:: What you have to do ::
Find and copy the lines in the records beneath this task that contain the word "Florian".

:: Entries shown ::
________________

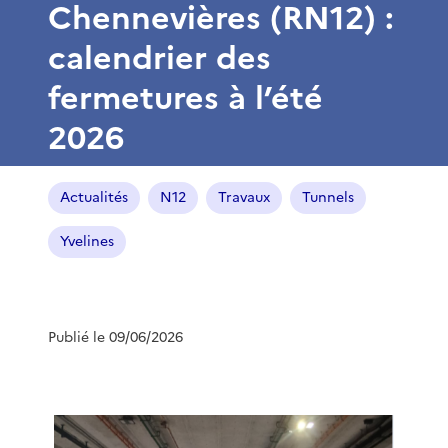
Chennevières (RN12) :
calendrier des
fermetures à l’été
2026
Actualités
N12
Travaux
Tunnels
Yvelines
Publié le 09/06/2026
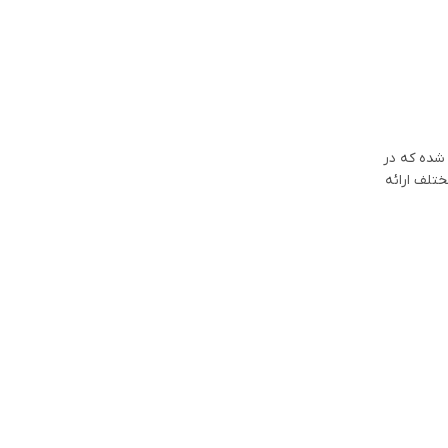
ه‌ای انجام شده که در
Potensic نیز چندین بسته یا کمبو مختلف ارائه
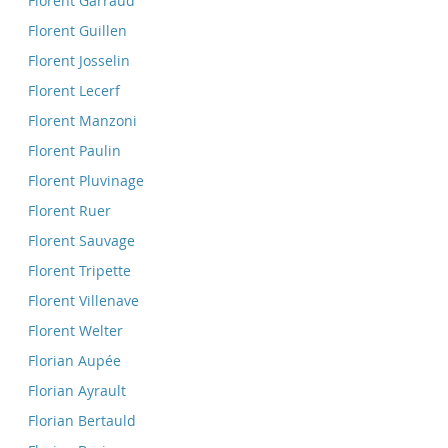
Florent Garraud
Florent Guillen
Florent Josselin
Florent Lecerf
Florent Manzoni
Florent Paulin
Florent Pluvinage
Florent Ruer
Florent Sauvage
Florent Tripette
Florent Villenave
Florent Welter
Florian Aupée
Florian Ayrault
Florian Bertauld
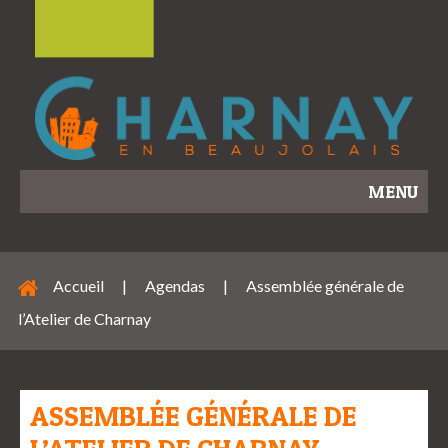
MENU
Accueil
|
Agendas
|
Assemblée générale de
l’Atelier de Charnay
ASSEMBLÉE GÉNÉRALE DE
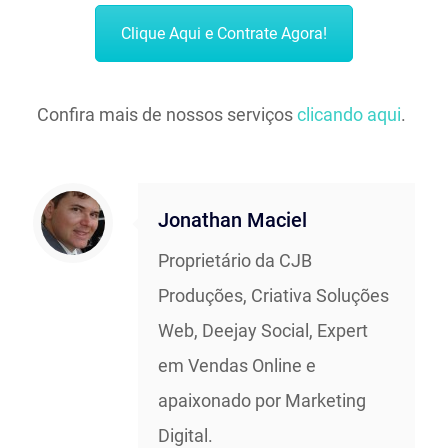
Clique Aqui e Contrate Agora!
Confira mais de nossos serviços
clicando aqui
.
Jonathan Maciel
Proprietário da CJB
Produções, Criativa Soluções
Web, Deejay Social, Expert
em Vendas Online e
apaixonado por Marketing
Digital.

________________

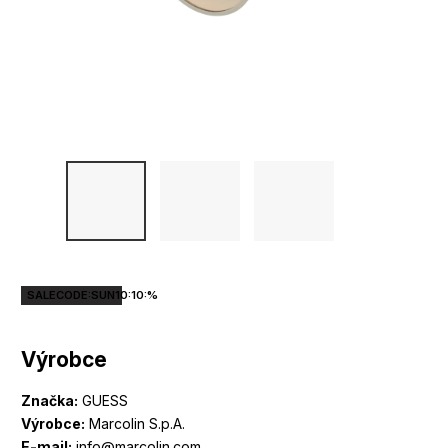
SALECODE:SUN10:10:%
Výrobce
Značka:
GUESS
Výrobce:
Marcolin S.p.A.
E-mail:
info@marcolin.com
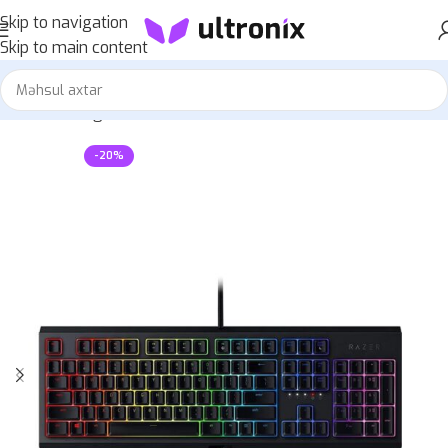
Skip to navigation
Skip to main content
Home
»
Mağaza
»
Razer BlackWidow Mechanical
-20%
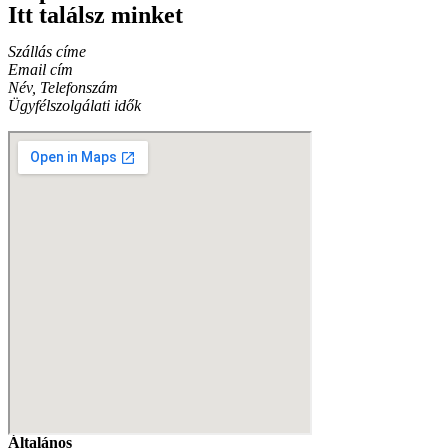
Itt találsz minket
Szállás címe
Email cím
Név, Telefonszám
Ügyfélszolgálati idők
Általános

________________

:: Your response ::
Florian Aupée
Florian Ayrault
Florian Bertauld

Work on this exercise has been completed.